I just found out about the TiVo Mini Wall Mount. Is anybody here using one of these? Are they a good accessory?

I also have an Apple TV that I Am considering mounting. It looks like I may have more choices for mounting the Apple TV than I do the TiVo Mini.

I was just going to try using Velcro, but these solutions look better right now.

| TiVo


----------



## southerndoc (Apr 5, 2003)

All of my Minis are mounted to the back of the TV except the one in our master bedroom. I have it mounted on the back of the dresser where the TV sits. The mount works like a charm.


----------



## rdrrepair (Nov 24, 2006)

My 4 TiVo minis, non VOX, have notches built into them to mount to the wall. No other mount is required.


----------



## anthem11 (May 15, 2012)

I removed the feet off of my minis and used hook and loop to affix them to the back of my wall mounted tv. It only cost a few bucks.


----------



## mdavej (Aug 13, 2015)

You can get a lot of velcro for $20. Works just as well as that bracket from Tivo. I personally just loop a tie wrap through the holes on the Mini and vent/mounting holes on my TV - cost: $0. I see no reason to mount to the wall instead of the back of the TV.


----------



## Jim1348 (Jan 3, 2015)

anthem11 said:


> I removed the feet off of my minis and used hook and loop to affix them to the back of my wall mounted tv. It only cost a few bucks.
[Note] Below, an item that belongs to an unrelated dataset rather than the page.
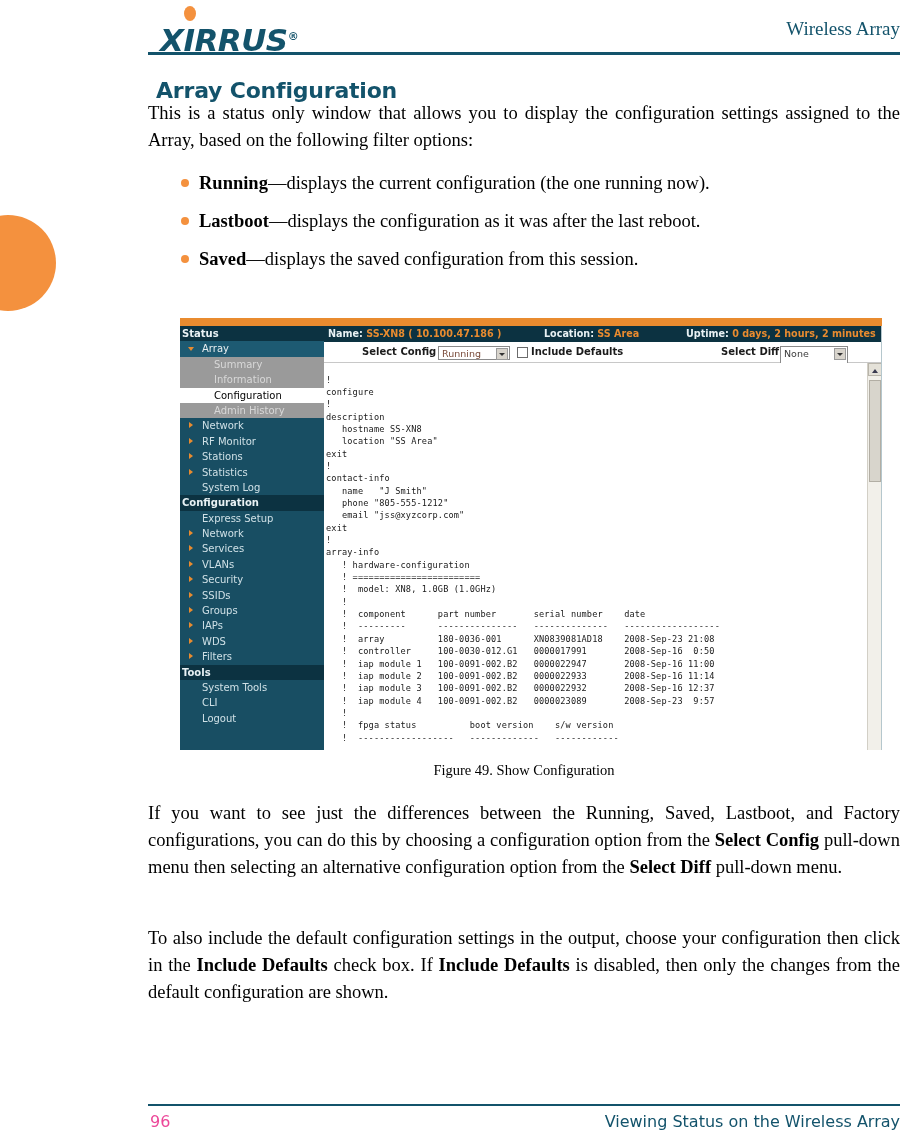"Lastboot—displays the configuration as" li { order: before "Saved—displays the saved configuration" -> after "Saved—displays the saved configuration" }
I am thinking about using Velcro. Is it easy to remove the feet from the TiVo Mini?


----------



## anthem11 (May 15, 2012)

Jim1348 said:


> I am thinking about using Velcro. Is it easy to remove the feet from the TiVo Mini?


Yep!


----------



## rodney111 (Jul 22, 2014)

If anyone has time, could they post pictures of how they fixed their mini to the the back of the TV with velcro or loops, or taking the feet off? I would rather do this than buy multiple brackets. I'm setting up a new house and will have multiple minis. Thanks!


----------